Download Historicizing "Tradition" in the Study of Religion Book in PDF, ePub and Kindle

This collection of essays analyzes ‛tradition’ as a category in the historical and comparative study of religion. The book questions the common assumption that tradition is simply the “passing down” or imitation of prior practices and discourses. It begins from the premise that many traditions are, at least in part, social fabrications, often deliberately serving particular ideological ends. Individual chapters examine a wide variety of historical periods and religions (Congolese, Buddhist, Christian, Confucian, Cree, Esoteric, Hawaiian, Hindu, Islamic, Jewish, New Religious Movement, and Shinto). Different sections of the book consider tradition's relation to three sets of issues: legitimation and authority; agency and identity; modernity and the West.


Breakaway Americas

Breakaway Americas
Author: Thomas Richards, Jr.
Publisher: Johns Hopkins University Press
Total Pages: 355
Release: 2020-04-21
Genre: History
ISBN: 1421437139

Download Breakaway Americas Book in PDF, ePub and Kindle

Through its wide focus on a diverse array of American political practices and ideologies, Breakaway Americas will appeal to anyone interested in the Jacksonian United States, US politics, American identity, and the unpredictable nature of history.


Achieving Social Justice

Achieving Social Justice
Author: Larissa Behrendt
Publisher: Federation Press
Total Pages: 212
Release: 2003
Genre: History
ISBN: 9781862874503

Download Achieving Social Justice Book in PDF, ePub and Kindle

This new work argues that a broad Indigenous rights framework is crucial to achieving positive change in the socio-economic disadvantage into which Indigenous Australians are born.
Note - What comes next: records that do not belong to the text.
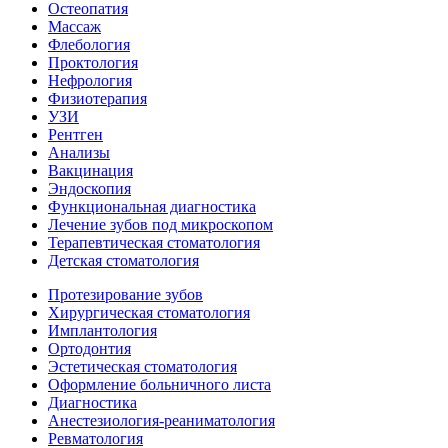
Остеопатия
Массаж
Флебология
Проктология
Нефрология
Физиотерапия
УЗИ
Рентген
Анализы
Вакцинация
Эндоскопия
Функциональная диагностика
Лечение зубов под микроскопом
Терапевтическая стоматология
Детская стоматология
Протезирование зубов
Хирургическая стоматология
Имплантология
Ортодонтия
Эстетическая стоматология
Оформление больничного листа
Диагностика
Анестезиология-реаниматология
Ревматология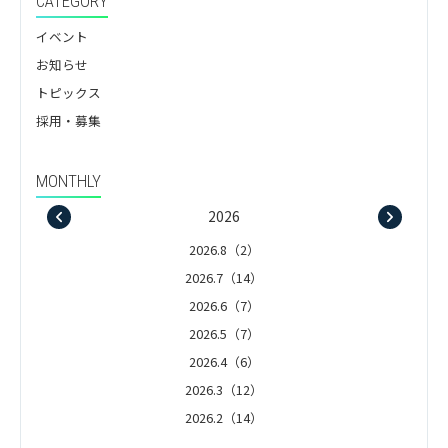
CATEGORY
イベント
お知らせ
トピックス
採用・募集
MONTHLY
2026
2026.8（2）
2026.7（14）
2026.6（7）
2026.5（7）
2026.4（6）
2026.3（12）
2026.2（14）
2026.1（5）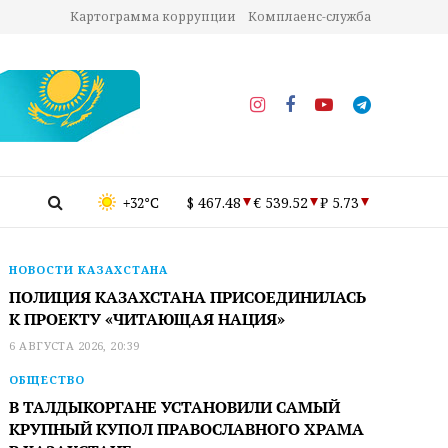
Картограмма коррупции
Комплаенс-служба
+32°C
$ 467.48
€ 539.52
₽ 5.73
НОВОСТИ КАЗАХСТАНА
ПОЛИЦИЯ КАЗАХСТАНА ПРИСОЕДИНИЛАСЬ
К ПРОЕКТУ «ЧИТАЮЩАЯ НАЦИЯ»
6 АВГУСТА 2026, 20:39
ОБЩЕСТВО
В ТАЛДЫКОРГАНЕ УСТАНОВИЛИ САМЫЙ
КРУПНЫЙ КУПОЛ ПРАВОСЛАВНОГО ХРАМА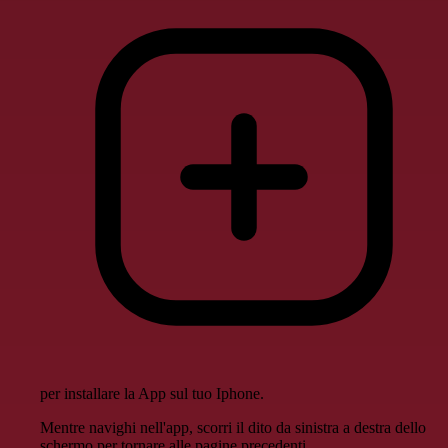
per installare la App sul tuo Iphone.
Mentre navighi nell'app, scorri il dito da sinistra a destra dello
schermo per tornare alle pagine precedenti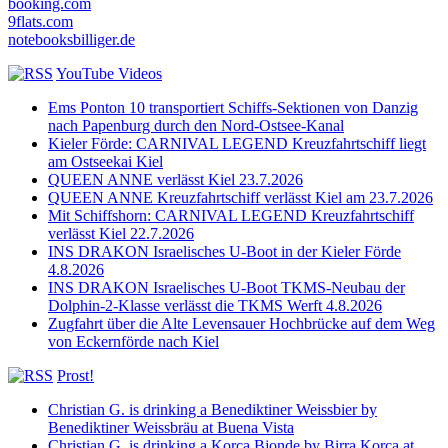
booking.com
9flats.com
notebooksbilliger.de
YouTube Videos
Ems Ponton 10 transportiert Schiffs-Sektionen von Danzig
nach Papenburg durch den Nord-Ostsee-Kanal
Kieler Förde: CARNIVAL LEGEND Kreuzfahrtschiff liegt
am Ostseekai Kiel
QUEEN ANNE verlässt Kiel 23.7.2026
QUEEN ANNE Kreuzfahrtschiff verlässt Kiel am 23.7.2026
Mit Schiffshorn: CARNIVAL LEGEND Kreuzfahrtschiff
verlässt Kiel 22.7.2026
INS DRAKON Israelisches U-Boot in der Kieler Förde
4.8.2026
INS DRAKON Israelisches U-Boot TKMS-Neubau der
Dolphin-2-Klasse verlässt die TKMS Werft 4.8.2026
Zugfahrt über die Alte Levensauer Hochbrücke auf dem Weg
von Eckernförde nach Kiel
Prost!
Christian G. is drinking a Benediktiner Weissbier by
Benediktiner Weissbräu at Buena Vista
Christian G. is drinking a Korça Bjonde by Birra Korça at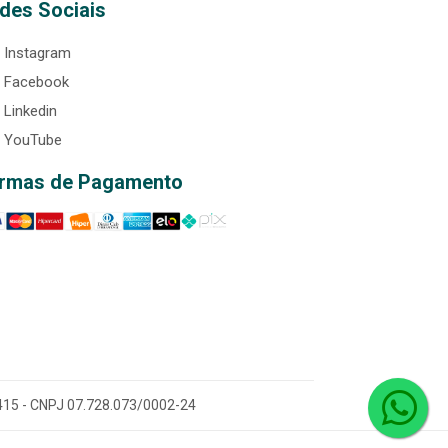
des Sociais
Instagram
Facebook
Linkedin
YouTube
rmas de Pagamento
0-415 - CNPJ 07.728.073/0002-24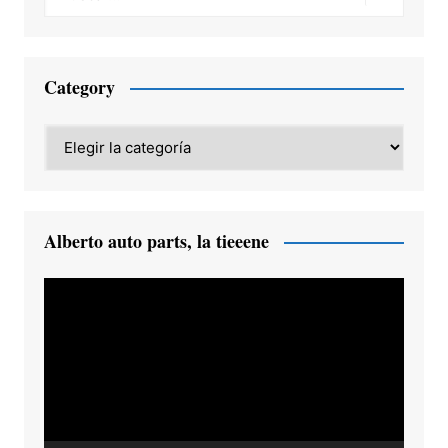
Category
Category
Alberto auto parts, la tieeene
Reproductor
de
vídeo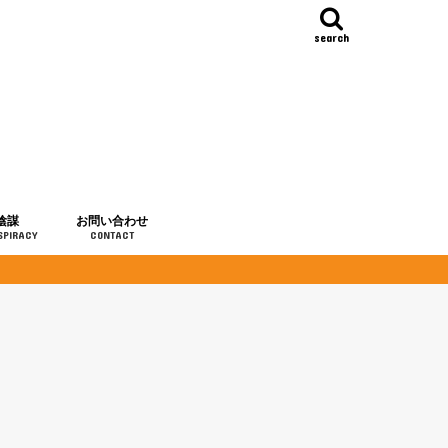
search
陰謀
お問い合わせ
SPIRACY
CONTACT
の歴史
・予言
メディア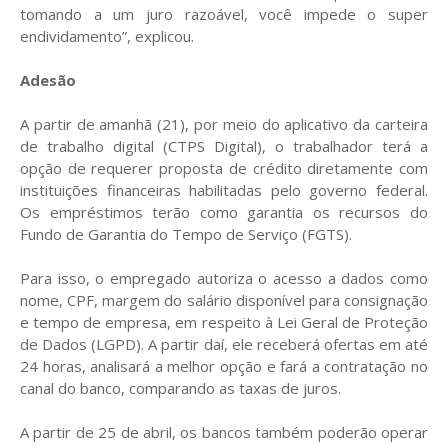
tomando a um juro razoável, você impede o super
endividamento”, explicou.
Adesão
A partir de amanhã (21), por meio do aplicativo da carteira
de trabalho digital (CTPS Digital), o trabalhador terá a
opção de requerer proposta de crédito diretamente com
instituições financeiras habilitadas pelo governo federal.
Os empréstimos terão como garantia os recursos do
Fundo de Garantia do Tempo de Serviço (FGTS).
Para isso, o empregado autoriza o acesso a dados como
nome, CPF, margem do salário disponível para consignação
e tempo de empresa, em respeito à Lei Geral de Proteção
de Dados (LGPD). A partir daí, ele receberá ofertas em até
24 horas, analisará a melhor opção e fará a contratação no
canal do banco, comparando as taxas de juros.
A partir de 25 de abril, os bancos também poderão operar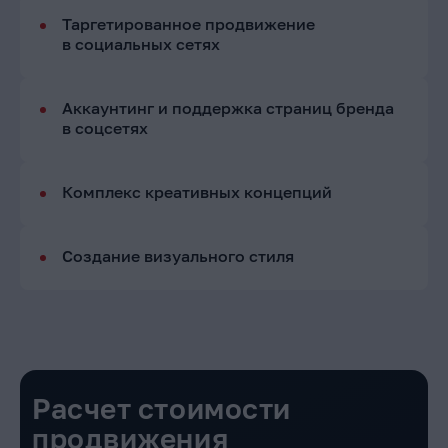
Таргетированное продвижение
в социальных сетях
Аккаунтинг и поддержка страниц бренда
в соцсетях
Комплекс креативных концепций
Создание визуального стиля
Расчет стоимости
продвижения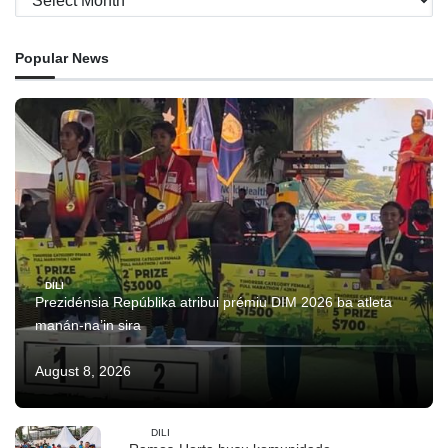
Popular News
DILI
Prezidénsia Repúblika atribui prémiu DIM 2026 ba atleta
manán-na’in sira
August 8, 2026
DILI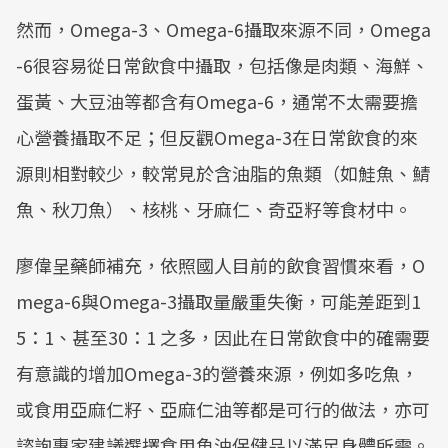
然而，Omega-3、Omega-6攝取來源不同，Omega
-6很容易從日常飲食中攝取，包括像是肉類、海鮮、
蛋黃、大豆油等都含有Omega-6，通常不太需要擔
心營養攝取不足；但反觀Omega-3在日常飲食的來
源則相對較少，較常見於含油脂的魚類（如鮭魚、鯖
魚、秋刀魚）、核桃、牙麻仁、奇亞籽等食材中。
廖偉呈藥師補充，依照國人目前的飲食習慣來看，O
mega-6與Omega-3攝取量嚴重失衡，可能差距到1
5：1、甚至30：1 之多，因此在日常飲食中的確需要
有意識的增加Omega-3的營養來源，例如多吃魚，
或食用亞麻仁籽、亞麻仁油等都是可行的做法，亦可
諮詢專家建議選擇食用魚油保健品以滿足身體所需。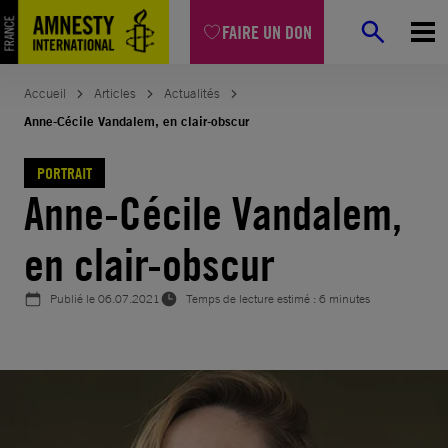
Aller
FAIRE UN DON
au
contenu
Accueil
Articles
Actualités
Anne-Cécile Vandalem, en clair-obscur
PORTRAIT
Anne-Cécile Vandalem,
en clair-obscur
Publié le
06.07.2021
Temps de lecture estimé : 6 minutes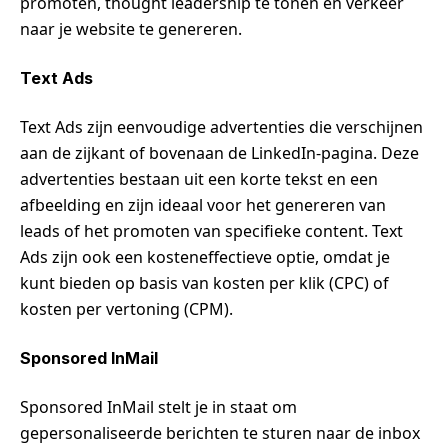
promoten, thought leadership te tonen en verkeer
naar je website te genereren.
Text Ads
Text Ads zijn eenvoudige advertenties die verschijnen
aan de zijkant of bovenaan de LinkedIn-pagina. Deze
advertenties bestaan uit een korte tekst en een
afbeelding en zijn ideaal voor het genereren van
leads of het promoten van specifieke content. Text
Ads zijn ook een kosteneffectieve optie, omdat je
kunt bieden op basis van kosten per klik (CPC) of
kosten per vertoning (CPM).
Sponsored InMail
Sponsored InMail stelt je in staat om
gepersonaliseerde berichten te sturen naar de inbox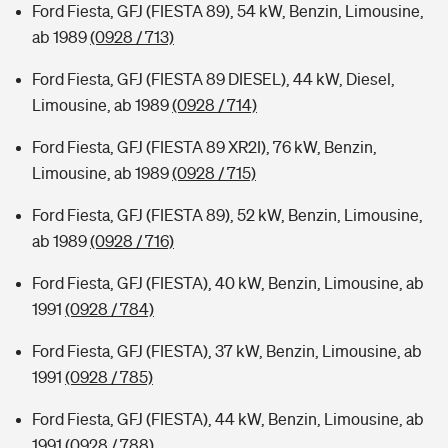
Ford Fiesta, GFJ (FIESTA 89), 54 kW, Benzin, Limousine,
ab 1989
(0928 / 713)
Ford Fiesta, GFJ (FIESTA 89 DIESEL), 44 kW, Diesel,
Limousine, ab 1989
(0928 / 714)
Ford Fiesta, GFJ (FIESTA 89 XR2I), 76 kW, Benzin,
Limousine, ab 1989
(0928 / 715)
Ford Fiesta, GFJ (FIESTA 89), 52 kW, Benzin, Limousine,
ab 1989
(0928 / 716)
Ford Fiesta, GFJ (FIESTA), 40 kW, Benzin, Limousine, ab
1991
(0928 / 784)
Ford Fiesta, GFJ (FIESTA), 37 kW, Benzin, Limousine, ab
1991
(0928 / 785)
Ford Fiesta, GFJ (FIESTA), 44 kW, Benzin, Limousine, ab
1991
(0928 / 788)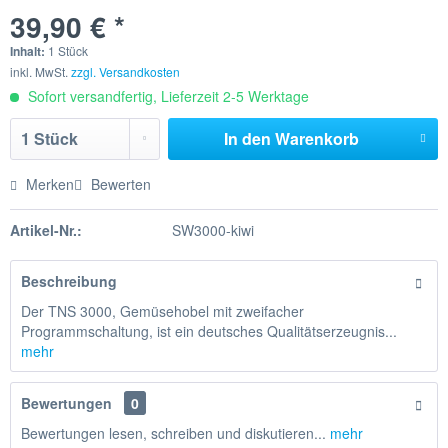
39,90 € *
Inhalt:
1 Stück
inkl. MwSt.
zzgl. Versandkosten
Sofort versandfertig, Lieferzeit 2-5 Werktage
In den
Warenkorb
Merken
Bewerten
Artikel-Nr.:
SW3000-kiwi
Beschreibung
Der TNS 3000, Gemüsehobel mit zweifacher
Programmschaltung, ist ein deutsches Qualitätserzeugnis...
mehr
Bewertungen
0
Bewertungen lesen, schreiben und diskutieren...
mehr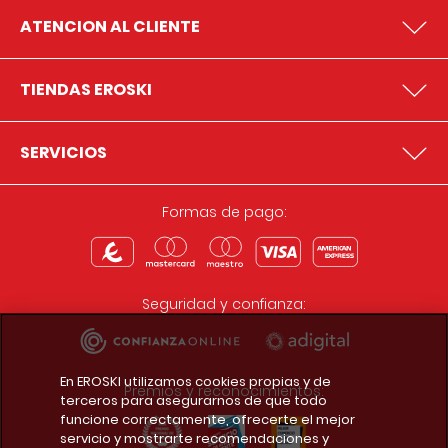
ATENCION AL CLIENTE
TIENDAS EROSKI
SERVICIOS
Formas de pago:
Seguridad y confianza:
En EROSKI utilizamos cookies propias y de
Premios y reconocimientos:
terceros para asegurarnos de que todo
funcione correctamente, ofrecerte el mejor
servicio y mostrarte recomendaciones y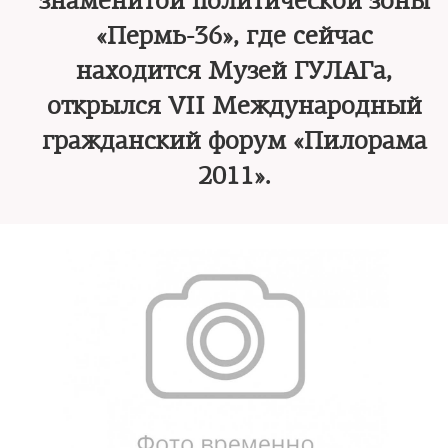
знаменитой политической зоны
«Пермь-36», где сейчас
находится Музей ГУЛАГа,
открылся VII Международный
гражданский форум «Пилорама
2011».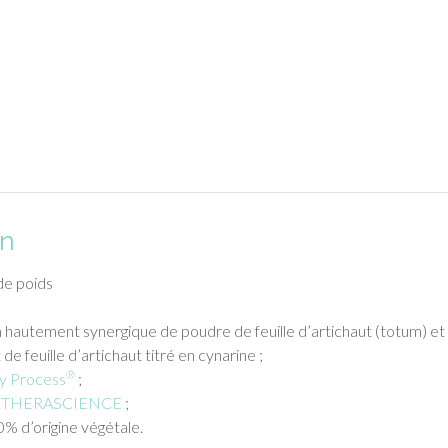
on
de poids
 hautement synergique de poudre de feuille d’artichaut (totum) et
 de feuille d’artichaut titré en cynarine ;
®
ty Process
;
el THERASCIENCE
;
% d’origine végétale.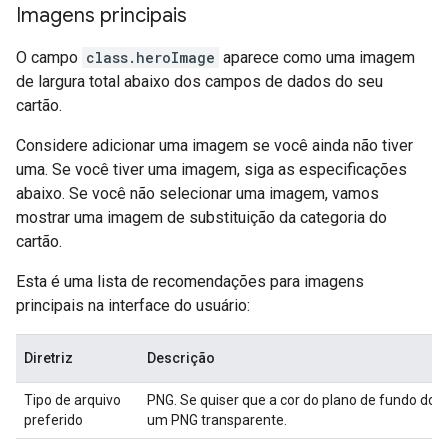
Imagens principais
O campo
class.heroImage
aparece como uma imagem
de largura total abaixo dos campos de dados do seu
cartão.
Considere adicionar uma imagem se você ainda não tiver
uma. Se você tiver uma imagem, siga as especificações
abaixo. Se você não selecionar uma imagem, vamos
mostrar uma imagem de substituição da categoria do
cartão.
Esta é uma lista de recomendações para imagens
principais na interface do usuário:
Diretriz
Descrição
Tipo de arquivo
PNG. Se quiser que a cor do plano de fundo do 
preferido
um PNG transparente.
It explains why addressing problems in Indigenous communities at a practical level needs to be done in conjunction with rights protection.


The Necessary Nation

The Necessary Nation
Author: Gregory Jusdanis
Publisher: Princeton University Press
Total Pages: 276
Release: 2001-02-04
Genre: History
ISBN: 9780691089027

Download The Necessary Nation Book in PDF, ePub and Kindle

"Through a series of critical readings of multicultural, postcolonial, and globalization theories, the author reveals how nationalism enables people to defend their distinctive ways of life, to fight colonial oppression, and to build an independent society of citizens. He explains why people over the last two hundred years have politicized their ethnic identities and have sought a union of culture and power within an autonomous nation-state. While seeking to defend nationalism, Jusdanis also examines its potential to unleash extraordinary violence into the world. He thus proposes federalism as a political solution to the challenges posed by nationalism and globalization.".